Happy Anniversary Pittsburgh!

Let’s celebrate Pittsburgh, it’s your anniversary!  In 1816 Pittsburgh was incorporated as a city of the state of Pennsylvania. Then, the city encompassed what is now the point and downtown, but expanded over the coming decades annexing other established communities; first east and south, then north in 1907 when Allegheny City became the North Side. There’s so many elements that shaped the last 200 years in Pittsburgh – glass and steel; rivers, hills and bridges – and so many things that make it unique, from the enclaves of ethnic neighborhoods and its immigrant experience, to the both maligned and embraced dialect that is ‘Pittsburghese’, that it would be impossible to present a comprehensive ‘must read’ list of Pittsburgh since 1816. With that in mind, these titles represent the stories of the people, places and things which are integral to a unique Pittsburgh identity of which its citizens have come to be rightly proud.

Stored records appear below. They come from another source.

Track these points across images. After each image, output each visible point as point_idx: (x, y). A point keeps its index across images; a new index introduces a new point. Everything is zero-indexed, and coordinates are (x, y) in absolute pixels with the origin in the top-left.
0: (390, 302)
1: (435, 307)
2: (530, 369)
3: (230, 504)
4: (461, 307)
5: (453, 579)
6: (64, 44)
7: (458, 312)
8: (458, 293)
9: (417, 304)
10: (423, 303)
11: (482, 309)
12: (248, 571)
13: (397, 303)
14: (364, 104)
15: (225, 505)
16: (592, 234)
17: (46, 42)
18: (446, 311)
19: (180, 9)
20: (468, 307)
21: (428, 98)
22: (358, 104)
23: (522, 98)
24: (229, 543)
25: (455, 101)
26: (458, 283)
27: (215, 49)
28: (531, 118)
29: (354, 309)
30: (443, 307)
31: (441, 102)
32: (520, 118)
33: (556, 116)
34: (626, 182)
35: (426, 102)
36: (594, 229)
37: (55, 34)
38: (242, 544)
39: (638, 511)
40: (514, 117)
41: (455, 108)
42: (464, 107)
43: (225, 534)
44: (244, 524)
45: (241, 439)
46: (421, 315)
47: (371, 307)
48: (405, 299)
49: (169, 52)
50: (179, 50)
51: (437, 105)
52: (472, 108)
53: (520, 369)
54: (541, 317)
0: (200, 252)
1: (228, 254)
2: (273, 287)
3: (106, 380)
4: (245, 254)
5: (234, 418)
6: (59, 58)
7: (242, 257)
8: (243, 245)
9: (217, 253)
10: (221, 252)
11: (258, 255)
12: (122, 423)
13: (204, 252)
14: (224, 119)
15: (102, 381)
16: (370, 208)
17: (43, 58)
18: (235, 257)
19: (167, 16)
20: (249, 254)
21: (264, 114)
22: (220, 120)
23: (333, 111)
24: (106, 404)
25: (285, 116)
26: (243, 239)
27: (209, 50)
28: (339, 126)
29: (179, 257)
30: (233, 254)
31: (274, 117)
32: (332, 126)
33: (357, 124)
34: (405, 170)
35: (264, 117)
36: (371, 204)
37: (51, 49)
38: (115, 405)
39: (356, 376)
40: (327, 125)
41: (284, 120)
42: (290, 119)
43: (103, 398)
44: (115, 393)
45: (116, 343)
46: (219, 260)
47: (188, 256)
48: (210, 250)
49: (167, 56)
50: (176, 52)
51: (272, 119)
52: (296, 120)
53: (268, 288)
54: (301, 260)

Pittsburgh Steps: The Story of the City's Public Stairways

To conquer Pittsburgh’s steep slopes and riverine topography, civil engineers have had to build bridges, tunnels, inclines…and stairways. This is the story of the city’s public stairways – some are even continuations of actual streets – told with maps, charts, diagrams and plenty of photographs. Neighborhood step counts, information on self-guided walking tours, and the push to maintain the stairways compliment the data and historical narrative.


Palace of Culture: Andrew Carnegie's Museums and Library in Pittsburgh

Industrialist, steel magnate, and philanthropist Andrew Carnegie’s name is inextricably linked to the history of Pittsburgh. The Scottish immigrant found the 19th century city a fertile ground for someone with the ambition to take advantage of new technologies in the manufacturing and transportation industries. Realizing the need for substantial infrastructure in support of the railroad industry, he began many iron foundries in the Pittsburgh area, which eventually led to his fortune in steel. He donated vast sums of this fortune to his adopted hometown for the construction of museums, a music hall and a free, public library system. Carnegie had held reading, education and access to books dear throughout his life having had the fortune of accessing the personal library of a Colonel James Anderson while a boy. Carnegie wanted the people of Pittsburgh, many of whom were his immigrant employees, to have the same ability to better themselves as he did, and to be exposed to the world outside in ways they otherwise may not have been. Palace of Culture is the story of these institutions which have become synonymous with living in Pittsburgh and what Carnegie’s legacy has meant, and will mean, to its people.


"A Colony Sprung From Hell": Pittsburgh and the Struggle for Authority on the Western Pennsylvania Frontier, 1744-1794.

In the 18th century, the area known as the ‘Forks of the Ohio’ was the most contested piece of real estate in colonial America. Pennsylvania and Virginia both laid claim to the area and the access to the west beyond provided by the Ohio River and its tributaries. After the French and Indian War, by royal edict, the area was to be left for Native Americans and not colonized, but enterprising individuals took advantage of the lack of any real authority on the new frontier and pushed westward. Hostilities, and allegiances, between settlers and Native Americans created factions that eventually would have consequences for the War for Independence, while the independent spirit of the frontier settlers themselves, caused by physical isolation from, and distrust of, any central authority would come to be a thorn in the side of the fledgling United States.


Lawrenceville

In 1814, William Barclay Foster, the father of composer Stephen Foster, purchased the 121 acres of what became the town – then borough (1834), then neighborhood of Pittsburgh (1868) – of Lawrenceville. Foster  named the area after a fallen War of 1812 naval officer. The photos and captions in this book provide information on such landmarks as the Doughboy Statue, the Allegheny Arsenal, site of the worst civilian accident during the Civil War in 1862, and Allegheny Cemetery, which was the largest rural cemetery west of the Alleghenies when in opened in 1844. Like the rest of Pittsburgh waves of immigrants created the fabric of the neighborhood and there is information about the ethnic churches and schools that dominated the local landscape. Here you will also find the home of the Pittsburgh Brewing Company, the Heppenstall Plant and, last but not least, the first neighborhood branch of the Carnegie Library of Pittsburgh!


Speaking Pittsburghese: The Story of a Dialect

Now a source of hometown pride, and constant fodder for both local and national media, ‘Pittsburghese’ has had a love-hate relationship with its speakers in its recent history. Carnegie Mellon University professor Barbara Johnstone explores the historic and socio-linguistic environment that has produced this unique dialect of American English. During her research she conducted interviews with native speakers, and also uses non-natives’ observations, to explain whom uses ‘Pittsburghese’,  in which situations it is used, and how perceptions of the dialect over time have changed. Readers are left to consider what those changes in perception mean for the dialect’s future.